▸ YOUR TASK
Each entry must be given again exactly; images do not belong in the copy.

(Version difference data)

☆ ☆ ☆ ☆ ☆ ☆ ☆

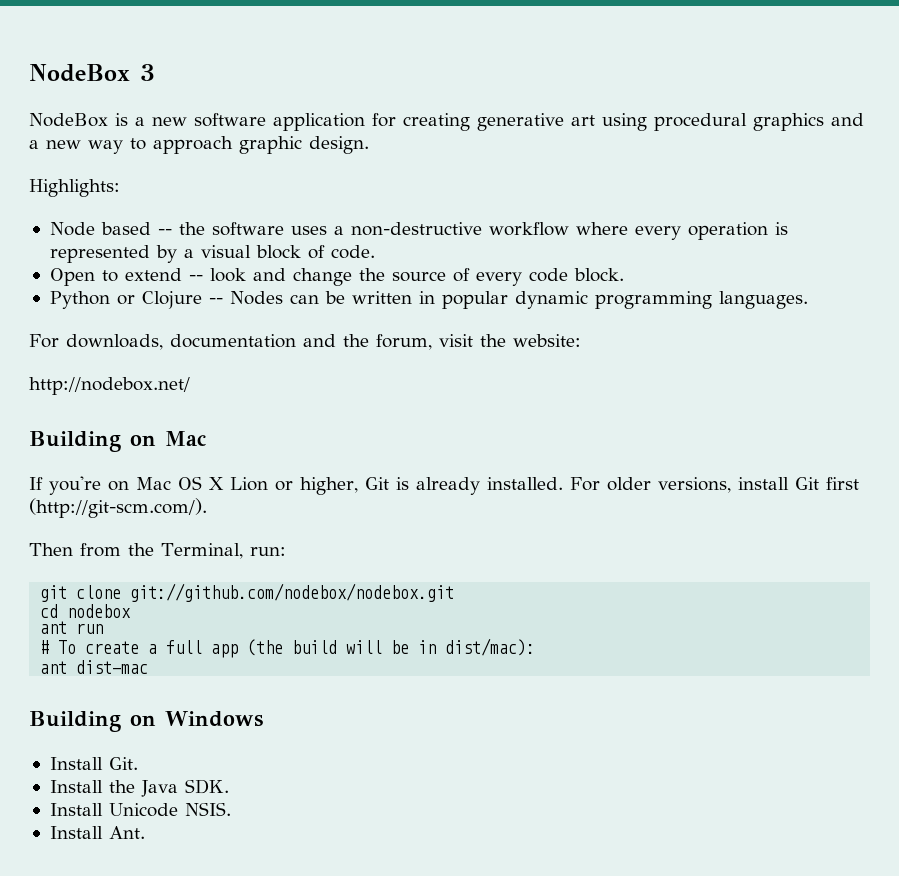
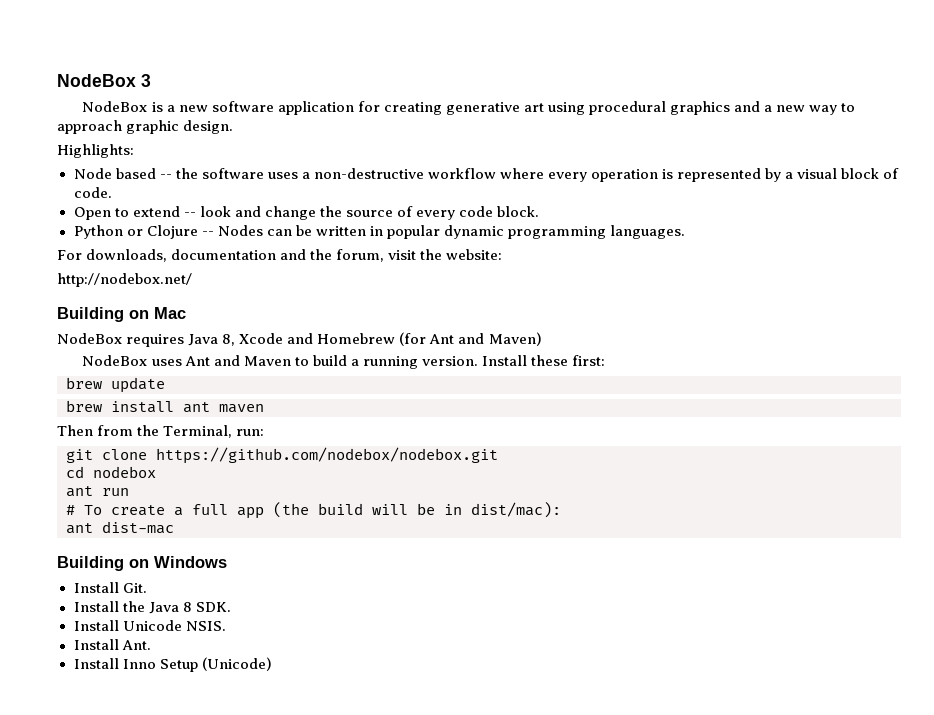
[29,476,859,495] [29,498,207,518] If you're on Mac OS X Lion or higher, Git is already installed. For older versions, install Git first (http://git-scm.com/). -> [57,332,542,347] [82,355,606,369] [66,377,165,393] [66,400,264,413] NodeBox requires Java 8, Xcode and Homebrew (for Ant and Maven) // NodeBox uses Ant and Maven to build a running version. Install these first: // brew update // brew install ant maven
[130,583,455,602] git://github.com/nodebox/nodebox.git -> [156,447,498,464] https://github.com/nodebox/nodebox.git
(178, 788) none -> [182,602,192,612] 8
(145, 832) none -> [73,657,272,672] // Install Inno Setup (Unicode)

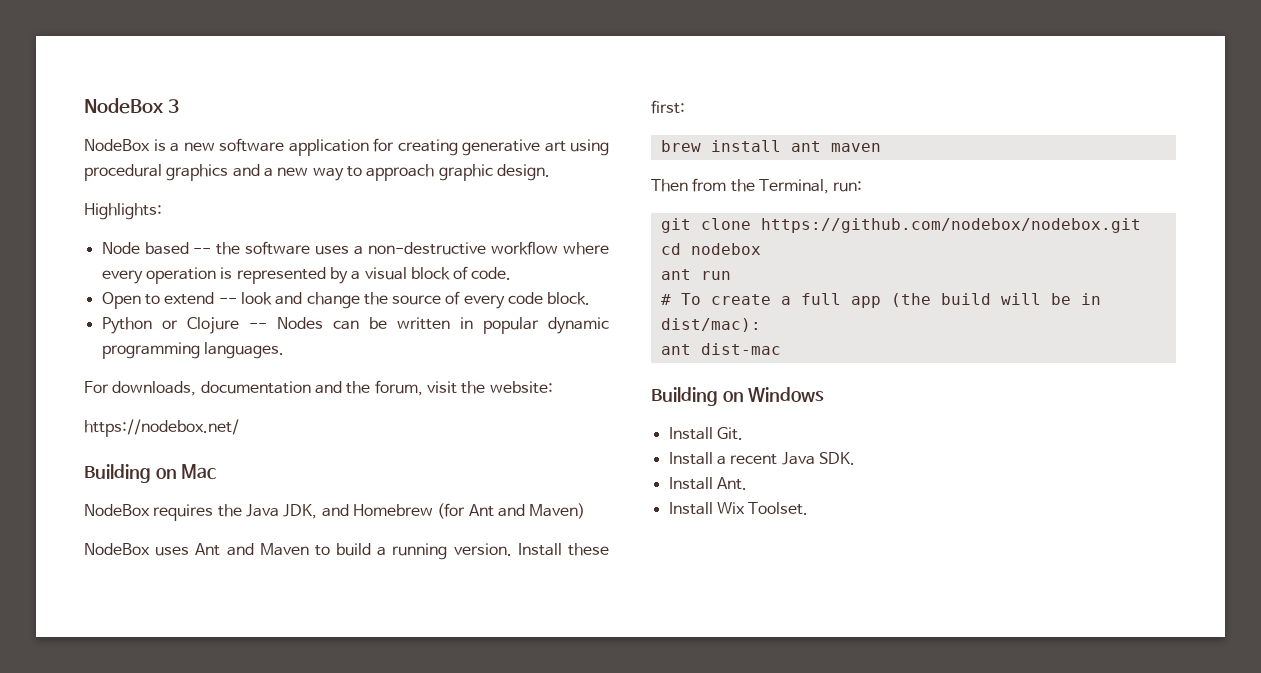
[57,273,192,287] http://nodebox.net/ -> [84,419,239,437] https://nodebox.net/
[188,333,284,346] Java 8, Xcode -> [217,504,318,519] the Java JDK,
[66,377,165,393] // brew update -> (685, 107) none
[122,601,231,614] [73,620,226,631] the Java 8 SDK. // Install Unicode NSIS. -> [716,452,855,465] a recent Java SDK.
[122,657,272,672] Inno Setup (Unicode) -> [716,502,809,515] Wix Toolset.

☆ ☆ ☆ ☆ ☆ ☆ ☆

▸ SOLUTION TO THE EXERCISE
[29,476,859,495] [29,498,207,518] If you're on Mac OS X Lion or higher, Git is already installed. For older versions, install Git first (http://git-scm.com/). -> [57,332,542,347] [82,355,606,369] [66,377,165,393] [66,400,264,413] NodeBox requires Java 8, Xcode and Homebrew (for Ant and Maven) // NodeBox uses Ant and Maven to build a running version. Install these first: // brew update // brew install ant maven
[130,583,455,602] git://github.com/nodebox/nodebox.git -> [156,447,498,464] https://github.com/nodebox/nodebox.git
(178, 788) none -> [182,602,192,612] 8
(145, 832) none -> [73,657,272,672] // Install Inno Setup (Unicode)

[57,273,192,287] http://nodebox.net/ -> [84,419,239,437] https://nodebox.net/
[188,333,284,346] Java 8, Xcode -> [217,504,318,519] the Java JDK,
[66,377,165,393] // brew update -> (685, 107) none
[122,601,231,614] [73,620,226,631] the Java 8 SDK. // Install Unicode NSIS. -> [716,452,855,465] a recent Java SDK.
[122,657,272,672] Inno Setup (Unicode) -> [716,502,809,515] Wix Toolset.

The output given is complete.